There must have been some sort of storm in the night, because when I woke up this morning, the pavements in Hove were shimmering with rain water, and the sea was a yellow raging tiger.
PK and I worked our way through the last of the songs from Brass. We ended with Scared - or Sacred as Paul misread it. It's the big love song in Brass, the moment that the four protagonists realise they've fallen for each other. And of course they do so in song. Why else would I write a musical? I get sick and tired of people who don't understand the one basic rule of musical theatre. When the stakes are too high to speak, sing. And when singing isn't enough, dance. If your drama doesn't happen in music, then you've written a play and you won't have to get the MU involved!
At the end of the day, PK showed me some of the tracks he'd been working on, including I Make the Shells, which is so epic and symphonic that I secretly burst into tears!
I treated PK for lunch at a greasy spoon. The plan had been to take PK's wife, Olivia, with us, as a thank you for always cooking such lovely food when I'm working there, but she has such an astonishingly healthy diet, that the idea of fried and processed food entirely freaked her out. She genuinely couldn't imagine what anyone would manage to eat in a greasy spoon, so stayed at home and ate hummus in pitta. Meanwhile, we returned stinking of fried bacon. I suddenly saw her point!
To save money, I booked my train tickets in advance, but due to filming commitments, had to keep cancelling tickets and buying new ones. By the time I'd travelled to West Worthing and back, twice, I had exactly twenty extra tickets and receipts in my wallet. So many, in fact, that the wallet wouldn't close!
The cheapest tickets were for the latest trains, and, because we finished work at six, I sauntered back to Hove and met Fiona for tea whilst waiting for the train. We sat in Hove Station for a while, which is peopled by the most bewildered assortment of misfits I've possibly witnessed under one roof. An announcement came over the tannoy at one point about delayed trains and cancellations, which no one could hear. I went to the ticket desk to ask what the announcement was all about. "I dunno" said the man, "I couldn't hear it. I should think it was just routine..." "But it featured the word cancellation," I said, "surely that's a little more than routine..." "Oh.." He said. And that seemed to be the end of our conversation.

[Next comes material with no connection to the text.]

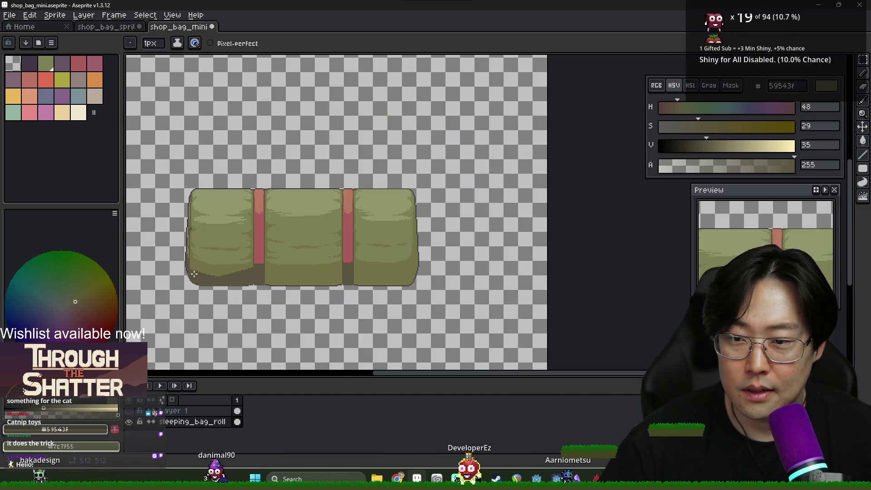
{"action": "scroll", "coordinate": [181, 252], "scroll_direction": "up", "scroll_amount": 3}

Another staff member just giggled nervously whilst a third, somewhere on the autistic spectrum, barked something. She looked at me: "Did you get any of that? Me neither..." Her face said it all; "we're a bit rubbish aren't we?" In fact, I think she may even have said words to that effect, prompting Fiona to comment on what a typically English thing it is to wear ones uselessness on ones sleeve. It sort of ties in with the whole supporting the under dog thing. It's okay to be rubbish, if you're bumbling and being charming at the same time.